**Assignment**
Return the lines of the listing below exactly as they appear, beginning at the one with "right eye: (152, 138)" and stopping after the one with "left ear: (142, 50)"; do not include pictures.

**Dataset content**
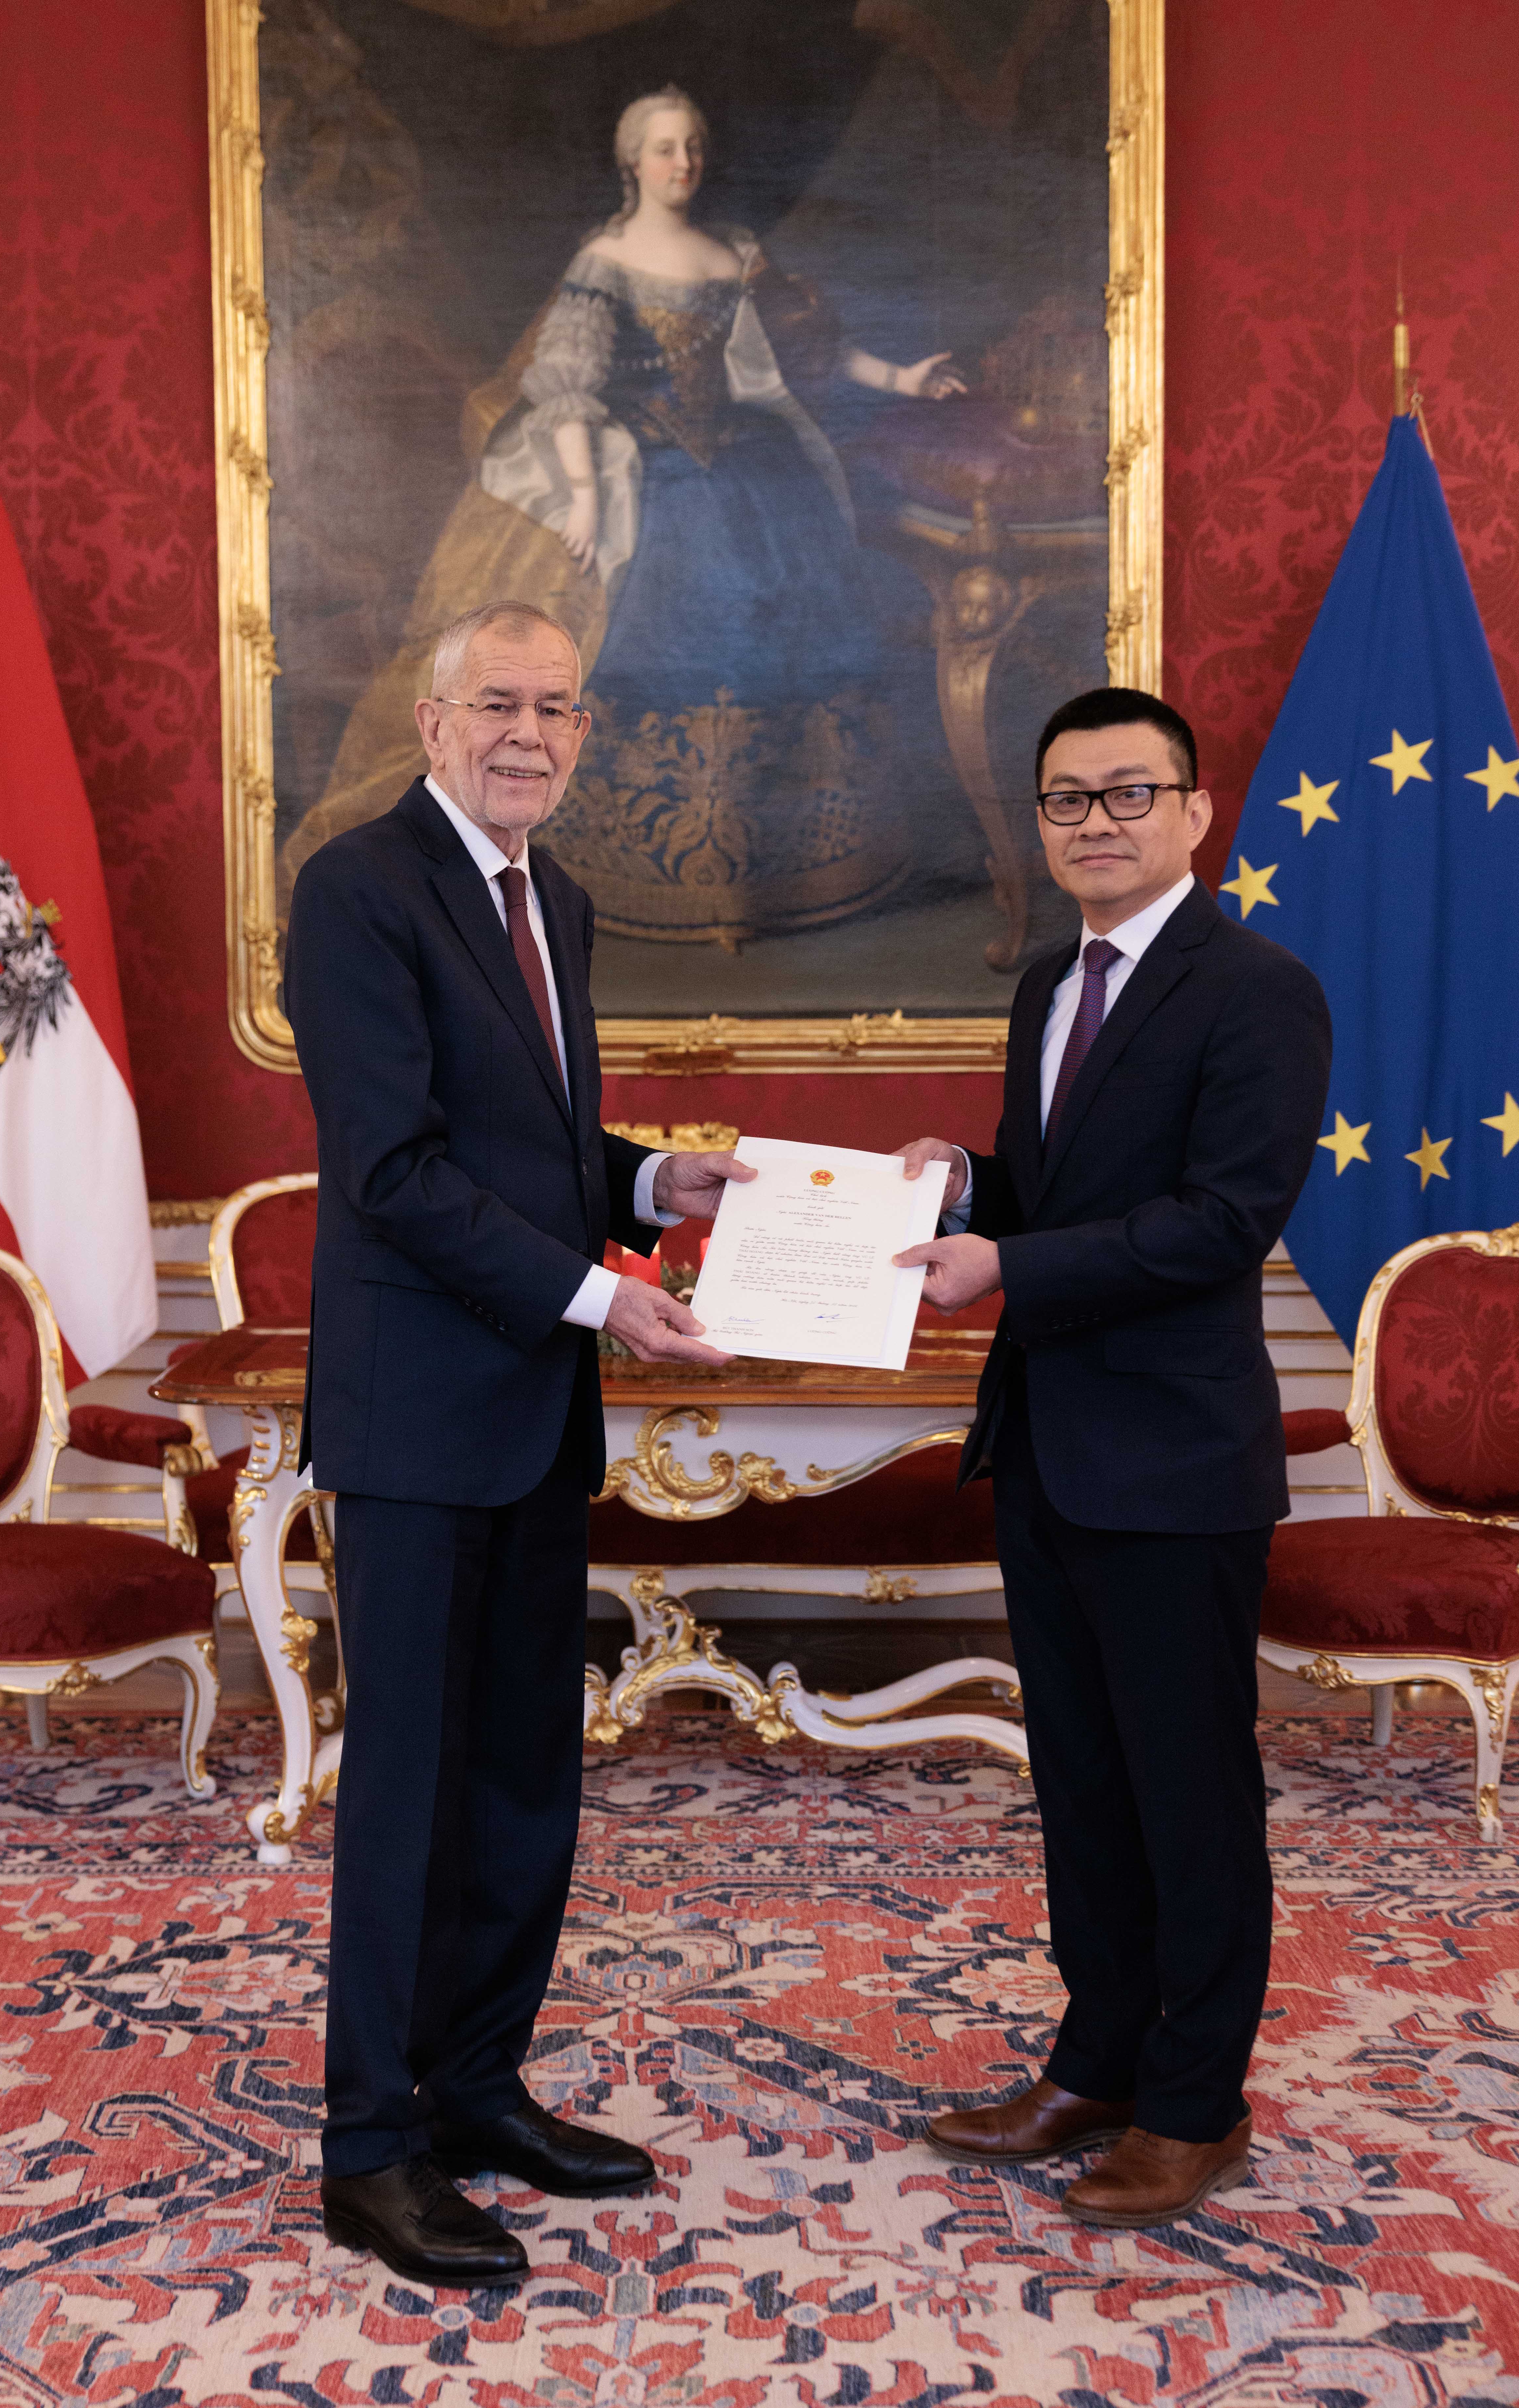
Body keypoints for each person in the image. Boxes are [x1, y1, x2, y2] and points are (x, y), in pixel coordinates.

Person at [283, 598, 753, 2288]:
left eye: (557, 708)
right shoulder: (357, 890)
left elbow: (534, 1139)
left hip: (535, 1417)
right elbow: (396, 1171)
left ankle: (477, 2089)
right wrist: (606, 1296)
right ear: (432, 721)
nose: (528, 734)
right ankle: (371, 2148)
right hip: (419, 1423)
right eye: (498, 703)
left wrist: (649, 1182)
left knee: (521, 1782)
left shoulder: (557, 894)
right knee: (409, 1793)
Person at [896, 687, 1331, 2228]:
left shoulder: (1259, 991)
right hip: (1049, 1444)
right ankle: (1098, 2065)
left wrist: (1006, 1267)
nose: (1097, 821)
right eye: (1068, 798)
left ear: (1195, 812)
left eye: (1129, 792)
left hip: (1174, 1460)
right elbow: (1063, 1190)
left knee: (1188, 1794)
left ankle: (1197, 2104)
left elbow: (1221, 1222)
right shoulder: (1048, 986)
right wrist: (968, 1191)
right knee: (1083, 1784)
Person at [291, 84, 963, 947]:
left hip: (752, 468)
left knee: (783, 630)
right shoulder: (605, 259)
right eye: (664, 148)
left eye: (692, 147)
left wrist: (902, 379)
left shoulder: (735, 251)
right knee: (650, 619)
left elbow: (808, 349)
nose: (682, 163)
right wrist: (584, 495)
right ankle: (644, 864)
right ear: (632, 162)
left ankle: (783, 861)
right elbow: (568, 387)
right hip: (643, 473)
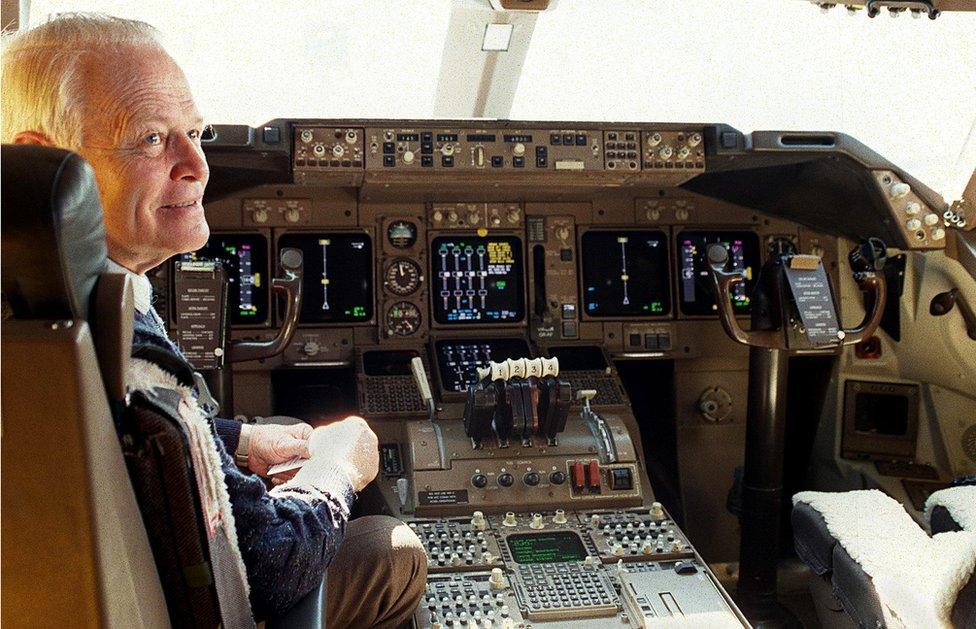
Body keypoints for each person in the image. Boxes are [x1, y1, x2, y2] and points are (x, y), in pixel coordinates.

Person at [1, 13, 426, 627]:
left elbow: (133, 433)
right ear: (42, 160)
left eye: (194, 131)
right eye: (152, 138)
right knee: (394, 549)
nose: (197, 164)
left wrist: (240, 441)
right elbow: (273, 562)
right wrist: (338, 466)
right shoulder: (128, 350)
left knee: (277, 428)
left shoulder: (45, 317)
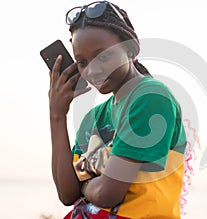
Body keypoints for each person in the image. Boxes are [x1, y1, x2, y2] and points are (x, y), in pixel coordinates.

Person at [48, 1, 187, 218]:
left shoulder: (150, 98)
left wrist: (84, 187)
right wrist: (57, 115)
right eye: (82, 62)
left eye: (103, 56)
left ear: (130, 48)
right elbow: (67, 194)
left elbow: (107, 194)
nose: (92, 70)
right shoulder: (93, 119)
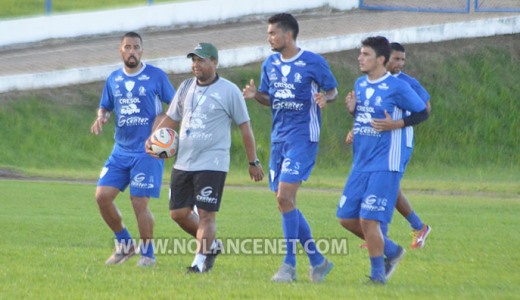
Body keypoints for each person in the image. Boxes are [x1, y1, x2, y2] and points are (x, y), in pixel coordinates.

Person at [146, 42, 264, 273]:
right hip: (184, 161)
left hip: (213, 162)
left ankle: (198, 264)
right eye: (193, 60)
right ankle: (211, 245)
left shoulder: (229, 91)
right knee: (178, 213)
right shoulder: (186, 87)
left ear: (214, 62)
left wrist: (253, 162)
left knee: (207, 214)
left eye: (201, 60)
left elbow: (245, 128)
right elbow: (172, 118)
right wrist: (153, 139)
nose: (195, 64)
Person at [242, 13, 338, 283]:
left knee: (285, 198)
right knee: (286, 202)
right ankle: (318, 261)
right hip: (278, 140)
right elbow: (269, 98)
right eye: (269, 33)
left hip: (303, 138)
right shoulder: (269, 64)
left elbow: (333, 91)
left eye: (273, 33)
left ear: (288, 35)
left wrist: (324, 98)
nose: (269, 37)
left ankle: (288, 266)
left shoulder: (313, 62)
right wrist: (254, 96)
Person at [337, 36, 428, 284]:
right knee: (346, 218)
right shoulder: (360, 83)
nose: (360, 58)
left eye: (365, 54)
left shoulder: (397, 86)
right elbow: (367, 115)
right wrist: (354, 113)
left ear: (380, 59)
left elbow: (422, 111)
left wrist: (396, 124)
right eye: (360, 53)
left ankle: (377, 276)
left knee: (369, 219)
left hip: (385, 163)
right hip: (361, 162)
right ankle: (391, 250)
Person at [90, 31, 176, 267]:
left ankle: (148, 255)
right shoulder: (113, 79)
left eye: (136, 47)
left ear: (142, 50)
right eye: (127, 47)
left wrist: (162, 126)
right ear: (121, 51)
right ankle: (125, 244)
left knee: (139, 202)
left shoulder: (156, 76)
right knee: (102, 197)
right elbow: (105, 107)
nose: (132, 51)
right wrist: (102, 117)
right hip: (121, 150)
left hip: (147, 151)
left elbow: (176, 105)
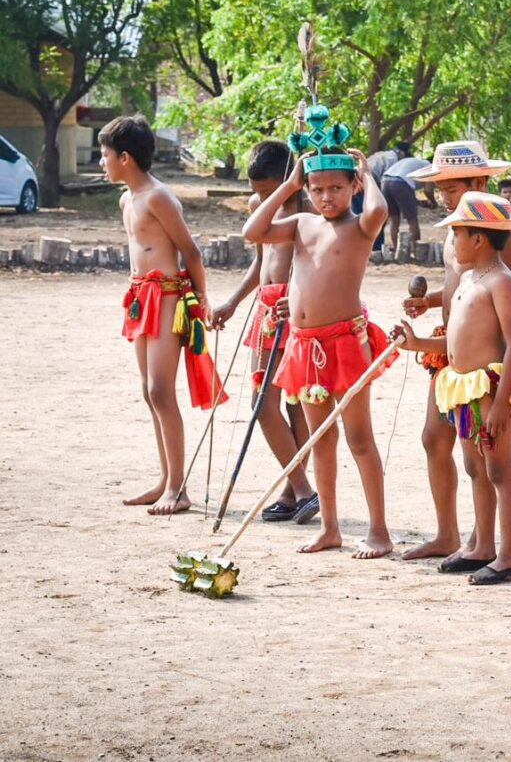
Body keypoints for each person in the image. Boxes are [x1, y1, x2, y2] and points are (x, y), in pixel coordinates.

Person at [243, 138, 397, 559]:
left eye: (337, 188)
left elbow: (379, 211)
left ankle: (378, 530)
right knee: (320, 440)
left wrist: (367, 175)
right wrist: (288, 186)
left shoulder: (360, 227)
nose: (326, 196)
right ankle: (330, 528)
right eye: (317, 188)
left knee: (359, 438)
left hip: (345, 344)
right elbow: (251, 231)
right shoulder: (300, 225)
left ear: (353, 188)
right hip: (303, 346)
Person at [402, 141, 511, 570]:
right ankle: (460, 536)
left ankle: (493, 547)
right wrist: (427, 315)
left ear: (479, 182)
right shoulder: (459, 238)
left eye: (451, 186)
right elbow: (464, 289)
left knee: (492, 463)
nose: (444, 196)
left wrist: (503, 385)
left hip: (485, 364)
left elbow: (508, 299)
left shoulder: (496, 232)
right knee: (454, 448)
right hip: (452, 354)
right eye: (440, 188)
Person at [106, 114, 226, 516]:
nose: (102, 163)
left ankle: (179, 487)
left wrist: (202, 300)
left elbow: (190, 252)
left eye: (106, 155)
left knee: (160, 390)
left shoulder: (158, 196)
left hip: (170, 298)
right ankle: (165, 480)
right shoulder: (127, 198)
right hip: (142, 297)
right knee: (148, 391)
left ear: (125, 157)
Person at [211, 140, 317, 523]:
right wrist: (234, 302)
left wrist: (303, 298)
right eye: (257, 192)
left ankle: (297, 490)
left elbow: (320, 266)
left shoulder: (308, 209)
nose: (263, 198)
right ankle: (300, 489)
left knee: (295, 404)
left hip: (298, 312)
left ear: (290, 180)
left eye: (272, 190)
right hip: (267, 312)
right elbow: (261, 265)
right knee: (264, 404)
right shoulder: (260, 209)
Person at [379, 152, 437, 254]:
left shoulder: (414, 162)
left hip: (385, 181)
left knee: (394, 219)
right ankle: (416, 250)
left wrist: (418, 202)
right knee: (412, 220)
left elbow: (404, 192)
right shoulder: (430, 167)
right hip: (401, 183)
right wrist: (433, 203)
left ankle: (397, 250)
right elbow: (428, 190)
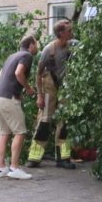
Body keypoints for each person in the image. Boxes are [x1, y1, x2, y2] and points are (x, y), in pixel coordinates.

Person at [26, 19, 76, 169]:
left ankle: (62, 158)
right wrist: (40, 96)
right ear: (61, 33)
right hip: (49, 87)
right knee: (45, 121)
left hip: (65, 88)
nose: (72, 33)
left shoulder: (73, 45)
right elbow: (38, 74)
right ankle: (34, 158)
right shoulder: (48, 50)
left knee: (64, 122)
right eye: (69, 31)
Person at [0, 34, 38, 180]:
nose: (37, 47)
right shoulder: (26, 55)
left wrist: (15, 89)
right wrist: (28, 88)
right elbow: (18, 73)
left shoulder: (11, 56)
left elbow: (0, 77)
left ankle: (1, 168)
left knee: (4, 133)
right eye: (36, 44)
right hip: (8, 98)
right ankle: (14, 167)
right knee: (20, 132)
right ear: (31, 44)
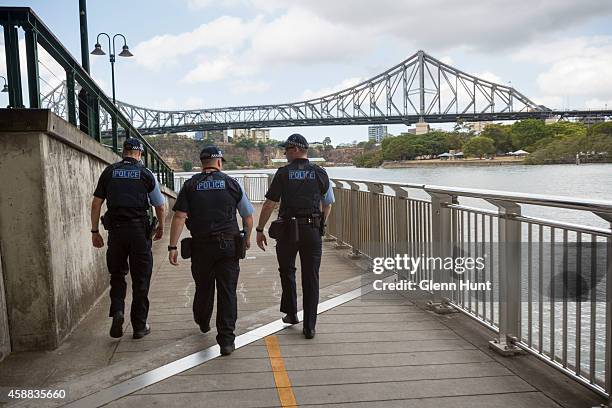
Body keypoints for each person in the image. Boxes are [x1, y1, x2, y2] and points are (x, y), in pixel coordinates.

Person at [168, 146, 254, 356]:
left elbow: (179, 216)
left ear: (202, 163)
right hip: (229, 246)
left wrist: (172, 246)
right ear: (219, 162)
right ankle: (226, 340)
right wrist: (247, 237)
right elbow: (248, 216)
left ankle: (203, 321)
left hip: (201, 247)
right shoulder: (232, 184)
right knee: (227, 291)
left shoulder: (190, 185)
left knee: (203, 287)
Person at [256, 134, 334, 339]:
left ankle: (291, 314)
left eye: (287, 150)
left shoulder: (282, 174)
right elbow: (328, 203)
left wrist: (259, 229)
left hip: (288, 230)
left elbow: (269, 203)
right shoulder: (320, 173)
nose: (284, 153)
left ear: (296, 150)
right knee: (311, 278)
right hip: (312, 230)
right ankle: (310, 326)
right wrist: (321, 224)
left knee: (287, 271)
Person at [91, 138, 165, 339]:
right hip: (139, 232)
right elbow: (159, 205)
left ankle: (117, 311)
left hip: (116, 232)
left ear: (123, 152)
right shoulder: (145, 174)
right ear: (140, 154)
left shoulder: (109, 172)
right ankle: (139, 327)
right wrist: (161, 228)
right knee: (141, 279)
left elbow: (96, 203)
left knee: (117, 275)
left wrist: (94, 231)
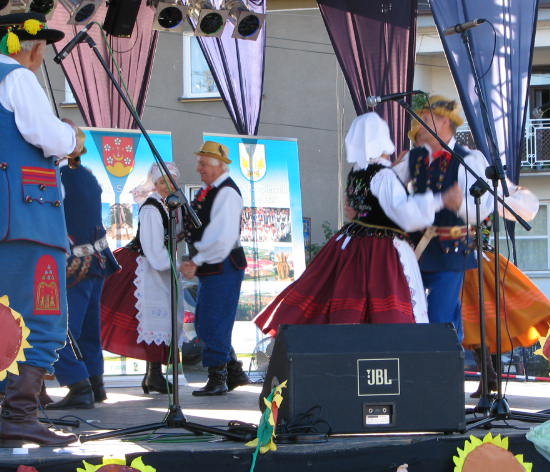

**Solved problem**
right eye: (152, 138)
right knee: (394, 549)
nose: (197, 164)
left wrist: (240, 441)
right elbow: (273, 562)
right wrist: (338, 466)
right shoulder: (128, 350)
left knee: (277, 428)
left shoulder: (45, 317)
Body keypoints for each person in the image. Boxes are [x1, y1, x2, y2] and points are (x, y), in pixel coordinates.

Person at [48, 1, 187, 218]:
left shoulder: (150, 98)
left wrist: (84, 187)
right wrist: (57, 115)
right eye: (82, 62)
left eye: (103, 56)
left ear: (130, 48)
right elbow: (67, 194)
left elbow: (107, 194)
nose: (92, 70)
right shoulder: (93, 119)
Body keypoints for each person in the image. Boxes are [x1, y1, x2, y2] and points are (x, y), in pixel coordinates.

Person at [146, 42, 264, 273]:
right hip: (184, 161)
left hip: (213, 162)
left ankle: (198, 264)
right eye: (193, 60)
right ankle: (211, 245)
left shoulder: (229, 91)
right knee: (178, 213)
right shoulder: (186, 87)
left ear: (214, 62)
left wrist: (253, 162)
left knee: (207, 214)
left eye: (201, 60)
left elbow: (245, 128)
right elbow: (172, 118)
right wrist: (153, 139)
nose: (195, 64)
Person at [242, 13, 338, 283]:
left knee: (285, 198)
right knee: (286, 202)
right ankle: (318, 261)
right hip: (278, 140)
right elbow: (269, 98)
right eye: (269, 33)
left hip: (303, 138)
right shoulder: (269, 64)
left elbow: (333, 91)
left eye: (273, 33)
left ear: (288, 35)
left wrist: (324, 98)
nose: (269, 37)
left ankle: (288, 266)
left shoulder: (313, 62)
right wrist: (254, 96)
Person at [337, 36, 428, 284]:
right knee: (346, 218)
right shoulder: (360, 83)
nose: (360, 58)
left eye: (365, 54)
left shoulder: (397, 86)
right elbow: (367, 115)
right wrist: (354, 113)
left ear: (380, 59)
left elbow: (422, 111)
left wrist: (396, 124)
right eye: (360, 53)
left ankle: (377, 276)
left knee: (369, 219)
left hip: (385, 163)
right hip: (361, 162)
right ankle: (391, 250)
Person at [90, 31, 176, 267]:
left ankle: (148, 255)
right shoulder: (113, 79)
left eye: (136, 47)
left ear: (142, 50)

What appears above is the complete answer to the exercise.